(Dataset entries)
***

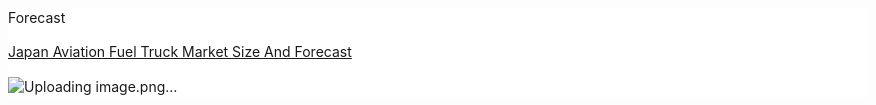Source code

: Forecast</a></p><p><a href="https://github.com/shweta3366/Maven/blob/main/Aviation-Fuel-Truck-Market/Aviation-Fuel-Truck-Market.md">Japan Aviation Fuel Truck Market Size And Forecast</a></p>
![Uploading image.png…]()
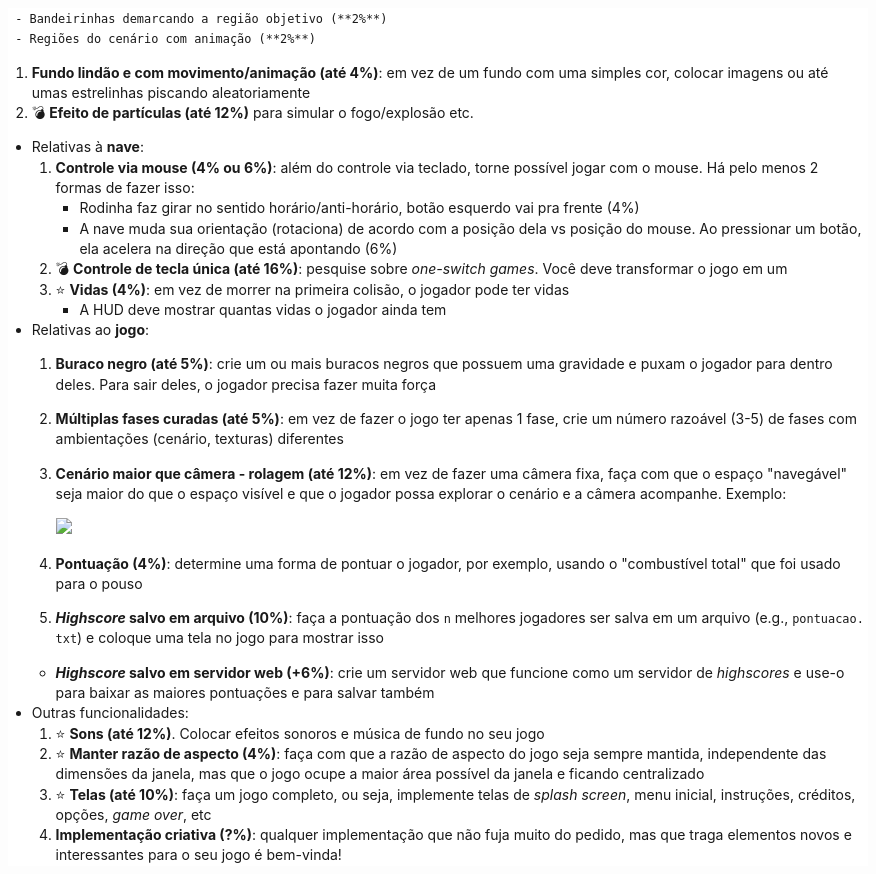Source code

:      - Bandeirinhas demarcando a região objetivo (**2%**)
     - Regiões do cenário com animação (**2%**)
  1. **Fundo lindão e com movimento/animação (até 4%)**: em vez de um fundo
     com uma simples cor, colocar imagens ou até umas estrelinhas
     piscando aleatoriamente
  1. :bomb: **Efeito de partículas (até 12%)** para simular o fogo/explosão etc.
- Relativas à **nave**:
  1. **Controle via mouse (4% ou 6%)**: além do controle via teclado, torne
     possível jogar com o mouse. Há pelo menos 2 formas de fazer isso:
     - Rodinha faz girar no sentido horário/anti-horário, botão
       esquerdo vai pra frente (4%)
     - A nave muda sua orientação (rotaciona) de acordo com a posição
       dela vs posição do mouse. Ao pressionar um botão, ela acelera na direção
       que está apontando (6%)
  1. :bomb: **Controle de tecla única (até 16%)**: pesquise sobre _one-switch
     games_. Você deve transformar o jogo em um
  1. :star: **Vidas (4%)**: em vez de morrer na primeira colisão, o jogador pode
     ter vidas
     - A HUD deve mostrar quantas vidas o jogador ainda tem
- Relativas ao **jogo**:
  1. **Buraco negro (até 5%)**: crie um ou mais buracos negros que possuem
     uma gravidade e puxam o jogador para dentro deles. Para sair deles,
     o jogador precisa fazer muita força
  1. **Múltiplas fases curadas (até 5%)**: em vez de fazer o jogo ter
     apenas 1 fase, crie um número razoável
     (3-5) de fases com ambientações (cenário, texturas) diferentes
  1. **Cenário maior que câmera - rolagem (até 12%)**: em vez de fazer
     uma câmera fixa, faça com que o espaço "navegável" seja maior do
     que o espaço visível e que o jogador possa explorar o cenário e
     a câmera acompanhe. Exemplo:

     ![](http://i.imgur.com/q3qXCLe.gif)
  1. **Pontuação (4%)**: determine uma forma de pontuar o jogador, por exemplo,
     usando o "combustível total" que foi usado para o pouso
  1. **_Highscore_ salvo em arquivo (10%)**: faça a pontuação dos `n`
     melhores jogadores ser salva em um arquivo (e.g., `pontuacao.txt`) e
     coloque uma tela no jogo para mostrar isso
    - **_Highscore_ salvo em servidor web (+6%)**: crie um servidor web que
      funcione como um servidor de _highscores_ e use-o para baixar as
      maiores pontuações e para salvar também
- Outras funcionalidades:
  1. :star: **Sons (até 12%)**. Colocar efeitos sonoros e música de fundo no seu jogo
  1. :star: **Manter razão de aspecto (4%)**: faça com que a razão de aspecto do jogo
     seja sempre mantida, independente das dimensões da janela, mas que o
     jogo ocupe a maior área possível da janela e ficando centralizado
  1. :star: **Telas (até 10%)**: faça um jogo completo, ou seja, implemente telas de
     _splash screen_, menu inicial, instruções, créditos, opções,
     _game over_, etc
  1. **Implementação criativa (?%)**: qualquer implementação que não fuja
     muito do pedido, mas que traga elementos novos e interessantes para o
     seu jogo é bem-vinda!
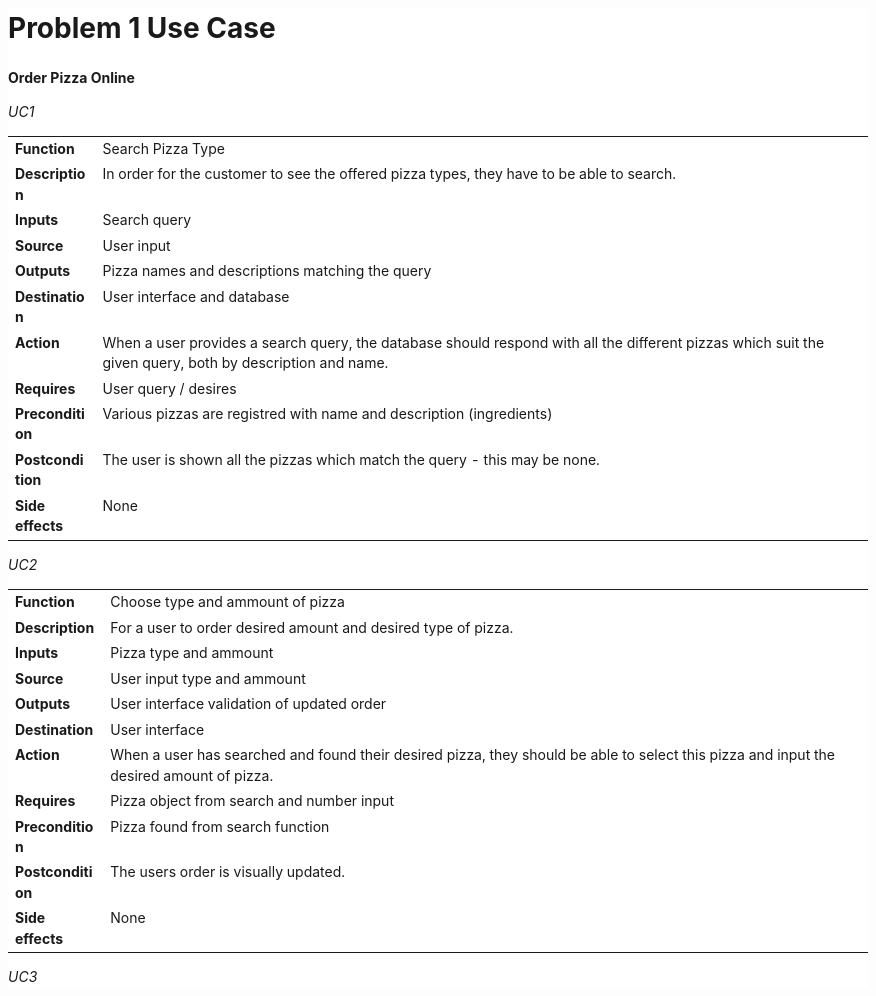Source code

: # Problem 1 Use Case

__Order Pizza Online__

_UC1_

| | |
|--|--|
| **Function**      | Search Pizza Type |
| **Description**    | In order for the customer to see the offered pizza types, they have to be able to search. |
| **Inputs**        | Search query |
| **Source**        | User input |
| **Outputs**       | Pizza names and descriptions matching the query |
| **Destination**   | User interface and database |
| **Action**        | When a user provides a search query, the database should respond with all the different pizzas which suit the given query, both by description and name. |
| **Requires**      | User query / desires |
| **Precondition**  | Various pizzas are registred with name and description (ingredients) |
| **Postcondition** | The user is shown all the pizzas which match the query - this may be none.|
| **Side effects**  | None |

_UC2_

| | |
|--|--|
| **Function**      | Choose type and ammount of pizza |
| **Description**    | For a user to order desired amount and desired type of pizza. |
| **Inputs**        | Pizza type and ammount |
| **Source**        | User input type and ammount |
| **Outputs**       | User interface validation of updated order |
| **Destination**   | User interface |
| **Action**        | When a user has searched and found their desired pizza, they should be able to select this pizza and input the desired amount of pizza. |
| **Requires**      | Pizza object from search and number input|
| **Precondition**  | Pizza found from search function |
| **Postcondition** | The users order is visually updated. |
| **Side effects**  | None |

_UC3_
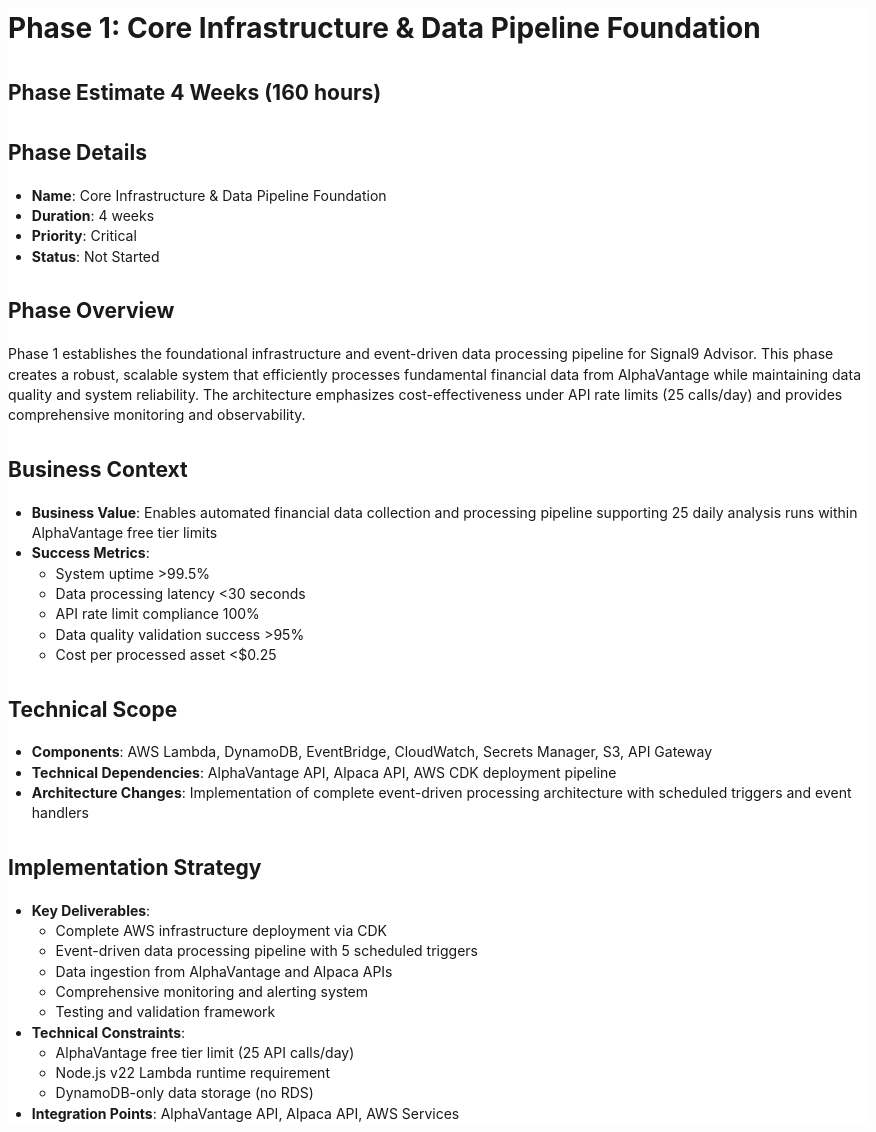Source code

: # Phase 1: Core Infrastructure & Data Pipeline Foundation

## Phase Estimate 4 Weeks (160 hours)

## Phase Details
- **Name**: Core Infrastructure & Data Pipeline Foundation
- **Duration**: 4 weeks
- **Priority**: Critical
- **Status**: Not Started

## Phase Overview
Phase 1 establishes the foundational infrastructure and event-driven data processing pipeline for Signal9 Advisor. This phase creates a robust, scalable system that efficiently processes fundamental financial data from AlphaVantage while maintaining data quality and system reliability. The architecture emphasizes cost-effectiveness under API rate limits (25 calls/day) and provides comprehensive monitoring and observability.

## Business Context
- **Business Value**: Enables automated financial data collection and processing pipeline supporting 25 daily analysis runs within AlphaVantage free tier limits
- **Success Metrics**: 
  - System uptime >99.5%
  - Data processing latency <30 seconds
  - API rate limit compliance 100%
  - Data quality validation success >95%
  - Cost per processed asset <$0.25

## Technical Scope
- **Components**: AWS Lambda, DynamoDB, EventBridge, CloudWatch, Secrets Manager, S3, API Gateway
- **Technical Dependencies**: AlphaVantage API, Alpaca API, AWS CDK deployment pipeline
- **Architecture Changes**: Implementation of complete event-driven processing architecture with scheduled triggers and event handlers

## Implementation Strategy
- **Key Deliverables**: 
  - Complete AWS infrastructure deployment via CDK
  - Event-driven data processing pipeline with 5 scheduled triggers
  - Data ingestion from AlphaVantage and Alpaca APIs
  - Comprehensive monitoring and alerting system
  - Testing and validation framework
- **Technical Constraints**: 
  - AlphaVantage free tier limit (25 API calls/day)
  - Node.js v22 Lambda runtime requirement
  - DynamoDB-only data storage (no RDS)
- **Integration Points**: AlphaVantage API, Alpaca API, AWS Services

***

About this exercise: Put every line from the one containing "## Technical Scope" through the end of the dataset entries, inclusive, into a JSON list of strings with one string per line, omitting blank lines.

Response area:
[
  "## Technical Scope",
  "- **Components**: AWS Lambda, DynamoDB, EventBridge, CloudWatch, Secrets Manager, S3, API Gateway",
  "- **Technical Dependencies**: AlphaVantage API, Alpaca API, AWS CDK deployment pipeline",
  "- **Architecture Changes**: Implementation of complete event-driven processing architecture with scheduled triggers and event handlers",
  "## Implementation Strategy",
  "- **Key Deliverables**: ",
  "  - Complete AWS infrastructure deployment via CDK",
  "  - Event-driven data processing pipeline with 5 scheduled triggers",
  "  - Data ingestion from AlphaVantage and Alpaca APIs",
  "  - Comprehensive monitoring and alerting system",
  "  - Testing and validation framework",
  "- **Technical Constraints**: ",
  "  - AlphaVantage free tier limit (25 API calls/day)",
  "  - Node.js v22 Lambda runtime requirement",
  "  - DynamoDB-only data storage (no RDS)",
  "- **Integration Points**: AlphaVantage API, Alpaca API, AWS Services"
]